Matilda

“Matilda, Matilda, Matilda- she take me money and run Venezuela.” Growing up and listening to Harry Belafonte on the family hi fi  was my first encounter with the name “Matilda.” And then came Roald Dahl’s bizarre short story, which was later made into a movie starring Danny DeVito, wife Rhea Perlman and that adorable Mara Wilson in the title role. The year was 1996 and I was in the throes of my teaching career. Literature to Film was one of the courses I taught, and always on the lookout for new material, I decided to take myself to see “Matilda” one rainy July afternoon. Little did I realize that a rainy July afternoon meant “movie day” for all the local day camps. I found a seat, soon to be surrounded by groups of children, buying candy, eating it, throwing it and talking incessantly – until  the movie started. The theater went dark. The squeaky little voices quieted down and the screen lit up. Finally the feature presentation was set to begin. Warner Brothers presents…. “A Time To Kill.” The opening scene is a graphic rape scene, but the kids in the audience never allowed it to come to that. Thank God  they began plaintively calling out, “THAT’s not MATILDA!” until it became a chant. But the movie continued to play. This was unacceptable. I was just about to get up and run back to alert the management, but a camp counselor beat me to it and, “Cut!” “A Time to Kill” was aborted and after being forced to endure a few more trailers, “Matilda” began a few minutes later.

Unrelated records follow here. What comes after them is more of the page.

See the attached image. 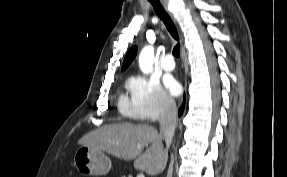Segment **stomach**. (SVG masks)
I'll return each mask as SVG.
<instances>
[{
    "label": "stomach",
    "mask_w": 287,
    "mask_h": 177,
    "mask_svg": "<svg viewBox=\"0 0 287 177\" xmlns=\"http://www.w3.org/2000/svg\"><path fill=\"white\" fill-rule=\"evenodd\" d=\"M74 165L84 175L102 176L111 169V160L103 151L80 146L74 154Z\"/></svg>",
    "instance_id": "0dacf381"
}]
</instances>
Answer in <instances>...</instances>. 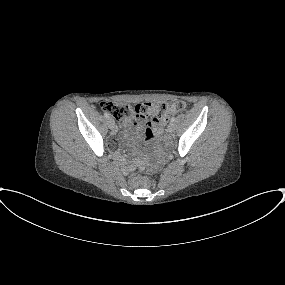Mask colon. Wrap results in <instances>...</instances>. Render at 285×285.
Here are the masks:
<instances>
[{"label": "colon", "mask_w": 285, "mask_h": 285, "mask_svg": "<svg viewBox=\"0 0 285 285\" xmlns=\"http://www.w3.org/2000/svg\"><path fill=\"white\" fill-rule=\"evenodd\" d=\"M101 107L112 116L121 127L128 128L134 117L153 122H161L167 120L172 114L183 111L186 104L181 100H177L161 103H140L135 107H131L126 103L104 101L101 103Z\"/></svg>", "instance_id": "1"}]
</instances>
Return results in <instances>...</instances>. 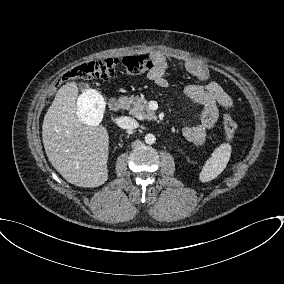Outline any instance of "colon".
Wrapping results in <instances>:
<instances>
[{
	"mask_svg": "<svg viewBox=\"0 0 284 284\" xmlns=\"http://www.w3.org/2000/svg\"><path fill=\"white\" fill-rule=\"evenodd\" d=\"M152 67L153 63L147 55L108 58L78 65L68 71L62 80H108L116 75L118 69H123L130 75H138L151 70ZM223 124L228 140L232 141L235 135L236 123L230 114H224Z\"/></svg>",
	"mask_w": 284,
	"mask_h": 284,
	"instance_id": "colon-1",
	"label": "colon"
}]
</instances>
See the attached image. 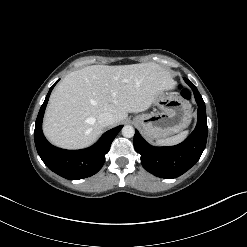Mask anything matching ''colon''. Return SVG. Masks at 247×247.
I'll use <instances>...</instances> for the list:
<instances>
[{
	"label": "colon",
	"instance_id": "1",
	"mask_svg": "<svg viewBox=\"0 0 247 247\" xmlns=\"http://www.w3.org/2000/svg\"><path fill=\"white\" fill-rule=\"evenodd\" d=\"M182 95L187 98L189 96V93L186 90H182Z\"/></svg>",
	"mask_w": 247,
	"mask_h": 247
}]
</instances>
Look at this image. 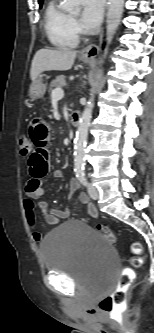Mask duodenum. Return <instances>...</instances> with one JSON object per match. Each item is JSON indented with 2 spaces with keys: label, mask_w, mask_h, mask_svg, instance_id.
I'll use <instances>...</instances> for the list:
<instances>
[{
  "label": "duodenum",
  "mask_w": 154,
  "mask_h": 333,
  "mask_svg": "<svg viewBox=\"0 0 154 333\" xmlns=\"http://www.w3.org/2000/svg\"><path fill=\"white\" fill-rule=\"evenodd\" d=\"M81 120V112L78 110L72 111L71 117H70V122L73 126L77 127L80 124Z\"/></svg>",
  "instance_id": "duodenum-1"
}]
</instances>
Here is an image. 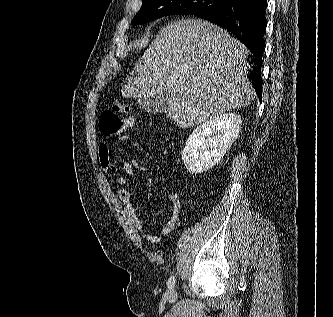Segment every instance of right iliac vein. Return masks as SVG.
Wrapping results in <instances>:
<instances>
[{
    "mask_svg": "<svg viewBox=\"0 0 333 317\" xmlns=\"http://www.w3.org/2000/svg\"><path fill=\"white\" fill-rule=\"evenodd\" d=\"M166 295L169 299H175L176 298V292L174 289H169L167 292H166Z\"/></svg>",
    "mask_w": 333,
    "mask_h": 317,
    "instance_id": "right-iliac-vein-1",
    "label": "right iliac vein"
}]
</instances>
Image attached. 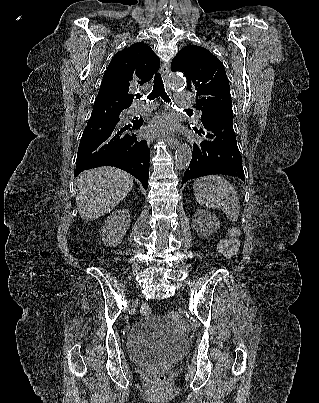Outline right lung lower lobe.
<instances>
[{"label": "right lung lower lobe", "mask_w": 319, "mask_h": 403, "mask_svg": "<svg viewBox=\"0 0 319 403\" xmlns=\"http://www.w3.org/2000/svg\"><path fill=\"white\" fill-rule=\"evenodd\" d=\"M142 125V119L124 124L121 115L90 118L80 140L74 175L114 166L135 176L147 189L150 150L136 132Z\"/></svg>", "instance_id": "obj_1"}]
</instances>
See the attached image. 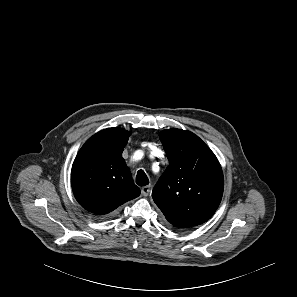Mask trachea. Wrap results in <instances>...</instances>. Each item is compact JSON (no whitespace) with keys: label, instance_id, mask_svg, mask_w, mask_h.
Here are the masks:
<instances>
[{"label":"trachea","instance_id":"trachea-1","mask_svg":"<svg viewBox=\"0 0 297 297\" xmlns=\"http://www.w3.org/2000/svg\"><path fill=\"white\" fill-rule=\"evenodd\" d=\"M136 183L141 186L149 184L148 177L143 170H139L136 175Z\"/></svg>","mask_w":297,"mask_h":297}]
</instances>
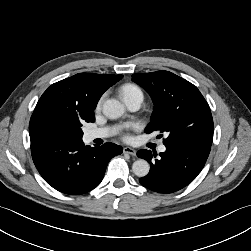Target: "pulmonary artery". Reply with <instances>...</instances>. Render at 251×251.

Now “Matilda the Musical” has opened on Broadway to glowing reviews (at least by Ben Brantley in the NY Times) and I can’t wait to see it. Brantley is not known to be a generous theater critic, but here he writes “Rejoice, my theatergoing comrades…Rush now, barricade stormers  of culture, to the Shubert Theater, and join the insurrection against tyranny, television, illiteracy, unjust punishment and impoverished imaginations, led by a 5-year-old La Passionaria with a poker face and an off-the-charts I.Q.” He further touts this show to be “the most satisfying and subversive musical ever to come out of Britain…with addictive songs by Tim Minchin.” What attracts me is, “It’s about turning the alphabet into magic, and using it to rule the world.”